A little over a year since, an enfeebled prime minister finds himself reduced to sabre-rattling as India-Pakistan tensions on the Line of Control (LoC) and the border escalate. A statement issued on October 10 at the end of a meeting of the Pakistan’s National Security Committee (NSC), chaired by Mr Sharif, warned India that, “ any attempt to challenge the Pakistan’s territorial integrity and sovereignty will be responded with full force”. The statement went so far as to refer to the nuclear arsenal of the two neighbours noting that “that both countries are aware of each other’s capabilities”.
Yet, amidst the current shrill rhetoric of Pakistan’s civilian government and its attempts yet again to internationalise the Kashmir issue —- it approached the UN —-those in the Indian establishment know only too well that it’s the all-powerful Pak army that’s calling the shots.

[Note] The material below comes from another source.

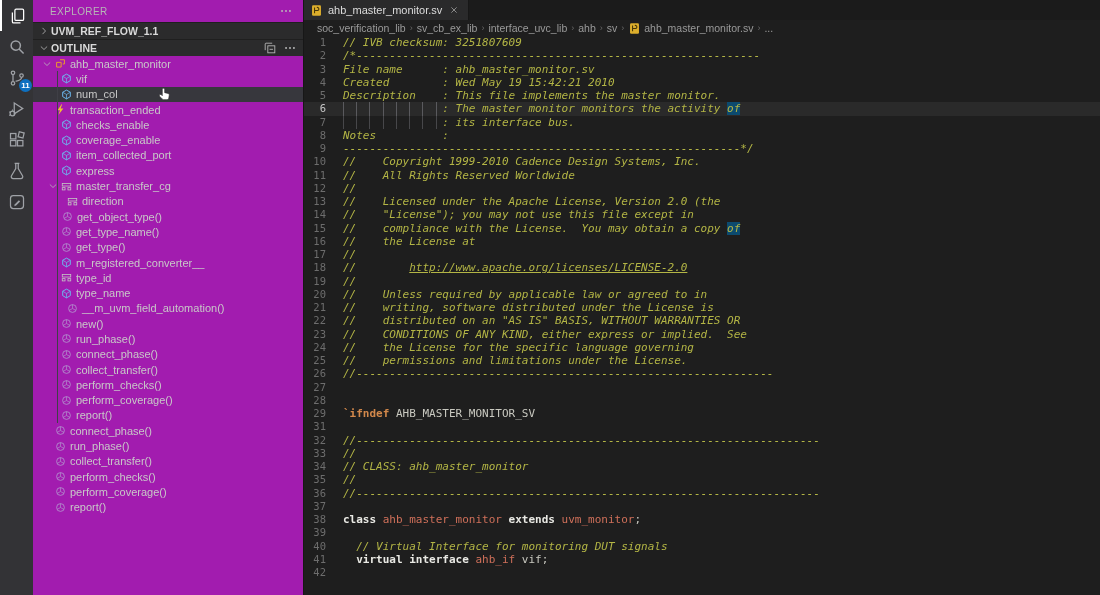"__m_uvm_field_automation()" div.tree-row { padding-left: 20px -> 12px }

Attempting to provoke India with incessant ceasefire violations and raising the Kashmir bogey is merely one way to divert attention from domestic issues and a policy paralysis within Pakistan feel observers. “All this is posturing for a domestic audience and highlights the fact that Nawaz Sharif has already ceded space to the Pakistan Army,” said an observer.
Agrees Kanwal Sibal, India’s former foreign secretary: “The Nawaz Sharif government’s position has been weakened while the armed forces have regained their position,” he said. “The heightened tensions within the Pak system are producing the tension with India,” he underlined. At the same time, he noted that the ceasefire violations are merely a continuation of what Pakistan has been doing in the past.
Yet another reason for ratcheting up tensions along the LoC and border could be Pakistan’s attempts to push infiltrators into Kashmir as it heads for assembly elections, said Mr Sibal.
Having enervated the civilian government, another concern for the Pakistan army remains the difficulties it’s facing in the anti-militants offensive launched in the country’s restive North Waziristan region in June. India suspects the Pakistan army is looking to pull out troops from there. The current tensions are being seen as a pretext, a face-saving one at that, for the army so it can move out from the volatile region towards the Indian theatre.
In an apparent bid to paper over the cracks with his country’s military establishment, Mr Sharif visited the volatile north Waziristan region on October 10. Accompanied by Army Chief General Raheel Sharif, Mr Sharif became the first elected head of government to visit this area in the last two decades.
However, it’s only too obvious that a weakened Nawaz Sharif has had to give in to the army’s diktats. Indeed, the Sharif government had accused the Pakistan army of backing the strident protests recently in the heart of Islamabad protests led by Pakistan Tehreek-i-Insaf (PTI) leader Imran Khan and Pakistan Awami Tehrik (PAT) chief Dr Tahirul Qadri.
Pakistan’s renewed Kashmir rhetoric and its bid to internationalise the matter is yet another instance of the military exercising its might on the foreign policy front. Not having not uttered the K-word during his May visit to India for the Modi government’s swearing-in, Mr Sharif then raked it up during his address before the UN General Assembly in New York late last month.
On October 11, Sartaj Aziz, adviser to Pakistan’s Prime Minister on National Security and Foreign Affairs, wrote to UN Secretary General Ban Ki-moon seeking resolution of the Kashmir issue. Pakistan also asked that the letter be circulated as an official document of the Security Council. It’s being asked here if this really would serve any purpose as the “good offices” can be used only if both sides are amenable to its use.
While India maintains it’s ready to talk to Pakistan, including a dialogue on Kashmir, it first wants de-escalation. New Delhi wants the talks on Kashmir to be under the framework of the Simla agreement and the Lahore Declaration.
In the meantime, the Modi government is not mincing any words amid heightened tensions, as external affairs ministry spokesperson Syed Akbaruddin’s statement on October 10 showed. Asked about Pakistan’s accusations that it’s India causing the provocation by violating the ceasefire, Mr Akbaruddin said “these allegations are being levelled by those who harboured al Qaeda chief Osama bin Laden for over a decade at a military garrison town inside Pakistan while telling their western partners who provided them assistance and military aid that they were supporting the global war on counter-terrorism against Al Qaeda. I rest my case beyond that.”